▶ [Document excerpt]

Wednesday, August 14, 2013

Becoming Housewife Part 1


This is a 2 part series translated from an article published in S Weekly. It talks about dilemma faced by educated women who find themselves ending up as housewife, and the difficulty transiting into such role.

I grew up in an era where feminists' prolonged quest for gender equality has finally starting to bear fruits. With almost equal education and career opportunity, we were brought up believing we will contribute to the society in the same manner as men.We judge ourselves using the same yardstick as men: how educated we are, how much we earn, how far in advance we are on the corporate ladder.


But as years passed, I start to find this to be unrealistic: Who is going to take care of the child and family with both parents working? Who is going to be the one taking off from work when a family member is sick? Are we going to leave the early education of our child to some strangers in the pre-school while it has been proven again and again that adult interactions in the early childhood is the most crucial part in child upbringing? What about the inescapable maternity leave?


With the fortunate or unfortunate reality of my husband earning multiple times more than me, I found myself wondering about the possibility of being a full time housewife, a career that I never consider, and frankly, once loathed.



Becoming Housewife: Increasing trend of educated full time housewives (in China)
Article by Hong Gu, translated by Jessie Tong.





Wan Dan has never considered a career as a full time housewife. However, on her thirtieth birthday, she quit her job for good.

Wan Dan barely sees her husband during their 3 years of marriage. As a business consultant, she travels often. Her husband works in an investment bank, an industry well-known for long working hours. Having a dinner together during the weekday is an occasion so rare that it deserves a celebration.

Once, when Wan Dan was on a business trip in Inner Mongolia, she told her husband that they have not seen each other for 42 days. Her husband begs to differ. Apparently, he saw her before she left for Inner Mongolia. She was asleep when he came back from his work at 2am. He kissed her, fell asleep at the sofa and left early in the morning before rush hours; while Wan Dan, who woke up later, left with her luggage that has not been unpacked from the previous trip.

The last straw came as Wan Dan's birthday is approaching. Having just finished a huge project and judging from her upcoming schedule, she believes that she can finally enjoy a weekend off. She looks forward to a normal couple life just enjoying some time with her husband, perhaps a candlelight dinner, a staycation or a movie.

On the day of her birthday, her husband removed himself from all commitments, left work early and waited for her at her office building. But after he finished his quick dinner at 6pm, snacks at 9pm and supper at 12am, Wan Dan was still nowhere to be seen. Apparently, her bosses assigned a new task on that day and the whole team was on full force till 2am. At 1am, when Wan Dan finally got the chance to call her husband, his only response is "I have cancelled the hotel booking.".

▶ [Stored data]
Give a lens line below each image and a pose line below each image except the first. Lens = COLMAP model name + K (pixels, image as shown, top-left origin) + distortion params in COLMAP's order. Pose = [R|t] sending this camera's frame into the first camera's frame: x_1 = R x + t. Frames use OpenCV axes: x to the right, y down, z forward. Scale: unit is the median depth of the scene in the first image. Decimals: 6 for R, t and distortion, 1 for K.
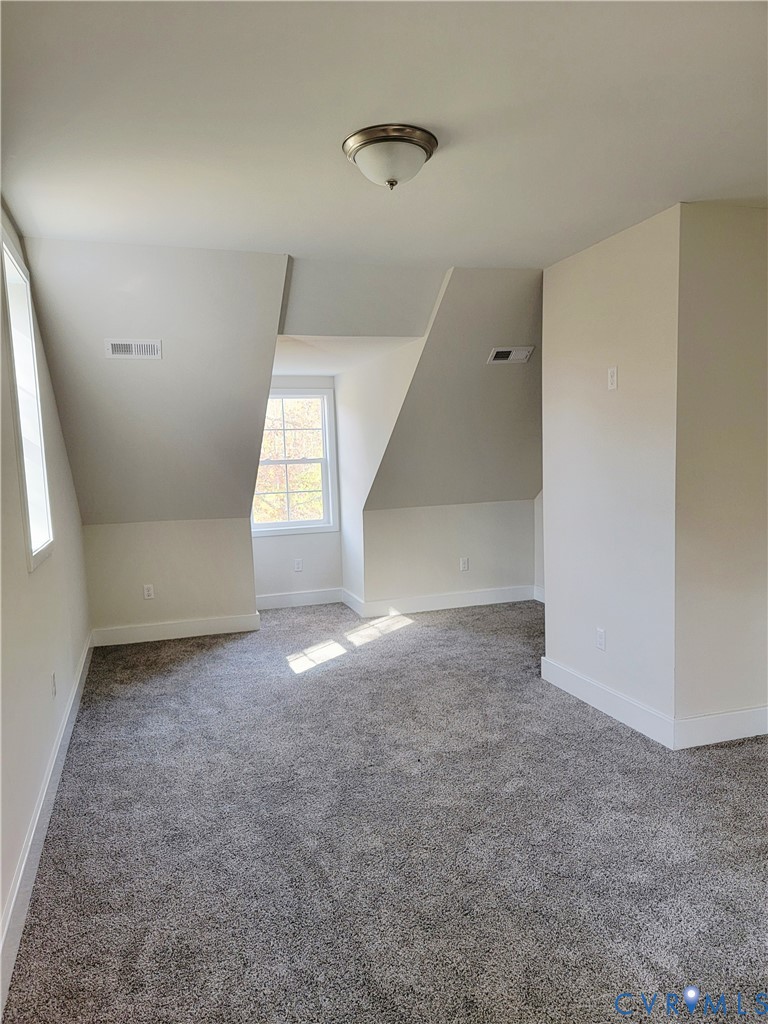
---
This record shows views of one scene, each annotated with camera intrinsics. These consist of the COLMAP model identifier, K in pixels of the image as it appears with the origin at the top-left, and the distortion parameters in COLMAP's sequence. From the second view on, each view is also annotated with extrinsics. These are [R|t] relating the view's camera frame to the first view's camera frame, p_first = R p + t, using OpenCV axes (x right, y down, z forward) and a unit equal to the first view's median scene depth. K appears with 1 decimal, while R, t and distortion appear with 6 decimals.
==
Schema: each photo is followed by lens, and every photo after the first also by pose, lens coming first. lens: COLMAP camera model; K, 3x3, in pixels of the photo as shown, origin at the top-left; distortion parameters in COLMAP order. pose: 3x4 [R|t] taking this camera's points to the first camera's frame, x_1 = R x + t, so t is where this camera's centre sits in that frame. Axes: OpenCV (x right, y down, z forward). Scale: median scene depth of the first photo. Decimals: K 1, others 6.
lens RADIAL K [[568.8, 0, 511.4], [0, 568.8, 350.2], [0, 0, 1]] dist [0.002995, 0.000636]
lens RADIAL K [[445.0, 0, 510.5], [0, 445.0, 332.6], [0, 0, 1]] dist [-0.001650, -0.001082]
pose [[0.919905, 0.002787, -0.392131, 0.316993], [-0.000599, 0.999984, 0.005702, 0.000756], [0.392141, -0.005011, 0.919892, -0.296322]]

▶ [What needs to be done] Pick up the translated article about educated women in China becoming full-time housewives where it stops, and carry Wan Dan's story forward.

▶ [Response to this exercise]
Both Wan Dan and her husband eventually came to a consensus that they have to change their way of life. As educated adults, they approached this issue rationally and systematically. Each writes down a list of what they look forward in this marriage. Intimacy, quality time, and family life rank top of their lists, while financial gain does not.

It is apparent then one of them has to give up his/her career and devote more time to the family. Since her husband earns twice her pay, she will be the one who do so. They ponder over the possibility of her getting a less demanding job. However, the comparatively meager salary does not justify getting her to spend few hours travelling back and forth everyday, as well as the lost of flexibility in time arrangement.

Thus, one month later, Wan Dan became a full time housewife.



Learning To Become A Wife

Life didn't change much after Wan Dan's marriage. They have been staying together as a couple and the hectic working schedule after marriage took their focus away from married life. There is no time for conflicts. All they want is just more time together.

Wan Dan only started to feel like "a wife" after quitting her job. She would prepare breakfast for her husband every morning and sort out his suit every night. She would cook and bake. Spending half an afternoon in the kitchen becomes the norm. Then it would be the endless wait for her husband to come home from work.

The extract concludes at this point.